### Work task
Nothing but the data itself, reproduced exactly, is the expected answer.

··········

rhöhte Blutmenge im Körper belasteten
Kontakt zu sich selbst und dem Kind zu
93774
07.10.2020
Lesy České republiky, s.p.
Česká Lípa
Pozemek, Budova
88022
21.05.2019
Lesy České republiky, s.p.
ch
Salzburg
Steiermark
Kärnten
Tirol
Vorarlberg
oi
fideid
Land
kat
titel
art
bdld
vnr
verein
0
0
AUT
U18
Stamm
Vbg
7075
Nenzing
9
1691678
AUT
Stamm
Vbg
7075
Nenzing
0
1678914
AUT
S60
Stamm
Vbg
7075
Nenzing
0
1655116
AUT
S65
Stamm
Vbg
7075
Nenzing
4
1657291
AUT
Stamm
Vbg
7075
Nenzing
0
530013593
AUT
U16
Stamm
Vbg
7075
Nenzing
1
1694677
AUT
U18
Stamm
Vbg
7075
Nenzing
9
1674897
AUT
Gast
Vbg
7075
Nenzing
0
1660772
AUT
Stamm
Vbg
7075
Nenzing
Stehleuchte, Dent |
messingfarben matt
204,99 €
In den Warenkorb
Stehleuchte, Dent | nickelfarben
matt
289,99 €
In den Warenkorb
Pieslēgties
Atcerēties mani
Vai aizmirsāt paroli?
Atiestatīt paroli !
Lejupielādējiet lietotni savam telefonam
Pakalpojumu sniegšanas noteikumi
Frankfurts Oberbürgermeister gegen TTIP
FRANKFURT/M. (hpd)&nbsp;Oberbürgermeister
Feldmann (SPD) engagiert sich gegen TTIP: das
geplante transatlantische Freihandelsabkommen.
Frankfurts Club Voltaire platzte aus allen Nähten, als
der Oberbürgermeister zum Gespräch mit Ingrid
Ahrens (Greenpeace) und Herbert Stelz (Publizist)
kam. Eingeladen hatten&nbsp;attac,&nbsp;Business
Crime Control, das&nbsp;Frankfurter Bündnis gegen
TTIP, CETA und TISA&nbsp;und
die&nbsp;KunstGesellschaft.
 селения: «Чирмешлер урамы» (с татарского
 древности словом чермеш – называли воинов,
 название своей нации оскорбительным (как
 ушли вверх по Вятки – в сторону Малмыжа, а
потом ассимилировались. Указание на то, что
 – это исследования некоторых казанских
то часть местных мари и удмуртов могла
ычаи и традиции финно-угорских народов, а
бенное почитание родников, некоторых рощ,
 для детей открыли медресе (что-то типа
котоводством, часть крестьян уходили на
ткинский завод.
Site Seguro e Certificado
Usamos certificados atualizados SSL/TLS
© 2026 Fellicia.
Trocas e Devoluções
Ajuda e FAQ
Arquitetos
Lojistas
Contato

··········

### Solution to this problem
rhöhte Blutmenge im Körper belasteten
Kontakt zu sich selbst und dem Kind zu
93774
07.10.2020
Lesy České republiky, s.p.
Česká Lípa
Pozemek, Budova
88022
21.05.2019
Lesy České republiky, s.p.
ch
Salzburg
Steiermark
Kärnten
Tirol
Vorarlberg
oi
fideid
Land
kat
titel
art
bdld
vnr
verein
0
0
AUT
U18
Stamm
Vbg
7075
Nenzing
9
1691678
AUT
Stamm
Vbg
7075
Nenzing
0
1678914
AUT
S60
Stamm
Vbg
7075
Nenzing
0
1655116
AUT
S65
Stamm
Vbg
7075
Nenzing
4
1657291
AUT
Stamm
Vbg
7075
Nenzing
0
530013593
AUT
U16
Stamm
Vbg
7075
Nenzing
1
1694677
AUT
U18
Stamm
Vbg
7075
Nenzing
9
1674897
AUT
Gast
Vbg
7075
Nenzing
0
1660772
AUT
Stamm
Vbg
7075
Nenzing
Stehleuchte, Dent |
messingfarben matt
204,99 €
In den Warenkorb
Stehleuchte, Dent | nickelfarben
matt
289,99 €
In den Warenkorb
Pieslēgties
Atcerēties mani
Vai aizmirsāt paroli?
Atiestatīt paroli !
Lejupielādējiet lietotni savam telefonam
Pakalpojumu sniegšanas noteikumi
Frankfurts Oberbürgermeister gegen TTIP
FRANKFURT/M. (hpd)&nbsp;Oberbürgermeister
Feldmann (SPD) engagiert sich gegen TTIP: das
geplante transatlantische Freihandelsabkommen.
Frankfurts Club Voltaire platzte aus allen Nähten, als
der Oberbürgermeister zum Gespräch mit Ingrid
Ahrens (Greenpeace) und Herbert Stelz (Publizist)
kam. Eingeladen hatten&nbsp;attac,&nbsp;Business
Crime Control, das&nbsp;Frankfurter Bündnis gegen
TTIP, CETA und TISA&nbsp;und
die&nbsp;KunstGesellschaft.
 селения: «Чирмешлер урамы» (с татарского
 древности словом чермеш – называли воинов,
 название своей нации оскорбительным (как
 ушли вверх по Вятки – в сторону Малмыжа, а
потом ассимилировались. Указание на то, что
 – это исследования некоторых казанских
то часть местных мари и удмуртов могла
ычаи и традиции финно-угорских народов, а
бенное почитание родников, некоторых рощ,
 для детей открыли медресе (что-то типа
котоводством, часть крестьян уходили на
ткинский завод.
Site Seguro e Certificado
Usamos certificados atualizados SSL/TLS
© 2026 Fellicia.
Trocas e Devoluções
Ajuda e FAQ
Arquitetos
Lojistas
Contato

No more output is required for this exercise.